[[ DATA SECTION open ]]
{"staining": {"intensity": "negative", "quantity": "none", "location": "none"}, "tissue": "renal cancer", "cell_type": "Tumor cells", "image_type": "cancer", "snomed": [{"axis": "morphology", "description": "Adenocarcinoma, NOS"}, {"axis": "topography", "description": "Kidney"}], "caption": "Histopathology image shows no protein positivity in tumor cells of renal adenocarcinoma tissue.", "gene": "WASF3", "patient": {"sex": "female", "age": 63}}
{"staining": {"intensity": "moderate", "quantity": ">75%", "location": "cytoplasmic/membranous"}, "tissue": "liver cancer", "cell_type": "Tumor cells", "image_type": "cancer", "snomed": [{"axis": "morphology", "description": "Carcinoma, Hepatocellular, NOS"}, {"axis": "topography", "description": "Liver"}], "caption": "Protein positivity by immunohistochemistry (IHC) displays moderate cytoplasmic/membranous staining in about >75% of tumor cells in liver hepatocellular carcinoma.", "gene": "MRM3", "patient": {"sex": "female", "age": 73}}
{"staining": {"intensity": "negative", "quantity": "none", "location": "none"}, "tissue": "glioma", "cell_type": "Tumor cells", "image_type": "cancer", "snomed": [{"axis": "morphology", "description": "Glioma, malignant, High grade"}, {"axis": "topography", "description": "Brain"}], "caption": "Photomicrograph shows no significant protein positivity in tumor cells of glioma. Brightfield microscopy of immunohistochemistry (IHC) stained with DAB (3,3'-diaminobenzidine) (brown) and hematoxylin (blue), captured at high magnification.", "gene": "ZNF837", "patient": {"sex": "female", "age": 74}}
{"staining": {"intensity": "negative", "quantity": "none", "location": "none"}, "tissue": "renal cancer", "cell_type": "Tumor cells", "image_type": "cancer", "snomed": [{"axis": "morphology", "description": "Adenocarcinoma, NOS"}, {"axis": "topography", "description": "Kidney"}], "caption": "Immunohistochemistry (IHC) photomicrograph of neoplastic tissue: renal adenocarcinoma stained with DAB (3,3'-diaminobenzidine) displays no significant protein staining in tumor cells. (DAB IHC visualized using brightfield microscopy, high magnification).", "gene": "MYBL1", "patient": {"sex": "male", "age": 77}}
[[ DATA SECTION closed ]]
EXERCISE DETAILS - Nothing in the listing above may be altered; transcribe all of it.

TASK RESULT -
{"staining": {"intensity": "negative", "quantity": "none", "location": "none"}, "tissue": "renal cancer", "cell_type": "Tumor cells", "image_type": "cancer", "snomed": [{"axis": "morphology", "description": "Adenocarcinoma, NOS"}, {"axis": "topography", "description": "Kidney"}], "caption": "Histopathology image shows no protein positivity in tumor cells of renal adenocarcinoma tissue.", "gene": "WASF3", "patient": {"sex": "female", "age": 63}}
{"staining": {"intensity": "moderate", "quantity": ">75%", "location": "cytoplasmic/membranous"}, "tissue": "liver cancer", "cell_type": "Tumor cells", "image_type": "cancer", "snomed": [{"axis": "morphology", "description": "Carcinoma, Hepatocellular, NOS"}, {"axis": "topography", "description": "Liver"}], "caption": "Protein positivity by immunohistochemistry (IHC) displays moderate cytoplasmic/membranous staining in about >75% of tumor cells in liver hepatocellular carcinoma.", "gene": "MRM3", "patient": {"sex": "female", "age": 73}}
{"staining": {"intensity": "negative", "quantity": "none", "location": "none"}, "tissue": "glioma", "cell_type": "Tumor cells", "image_type": "cancer", "snomed": [{"axis": "morphology", "description": "Glioma, malignant, High grade"}, {"axis": "topography", "description": "Brain"}], "caption": "Photomicrograph shows no significant protein positivity in tumor cells of glioma. Brightfield microscopy of immunohistochemistry (IHC) stained with DAB (3,3'-diaminobenzidine) (brown) and hematoxylin (blue), captured at high magnification.", "gene": "ZNF837", "patient": {"sex": "female", "age": 74}}
{"staining": {"intensity": "negative", "quantity": "none", "location": "none"}, "tissue": "renal cancer", "cell_type": "Tumor cells", "image_type": "cancer", "snomed": [{"axis": "morphology", "description": "Adenocarcinoma, NOS"}, {"axis": "topography", "description": "Kidney"}], "caption": "Immunohistochemistry (IHC) photomicrograph of neoplastic tissue: renal adenocarcinoma stained with DAB (3,3'-diaminobenzidine) displays no significant protein staining in tumor cells. (DAB IHC visualized using brightfield microscopy, high magnification).", "gene": "MYBL1", "patient": {"sex": "male", "age": 77}}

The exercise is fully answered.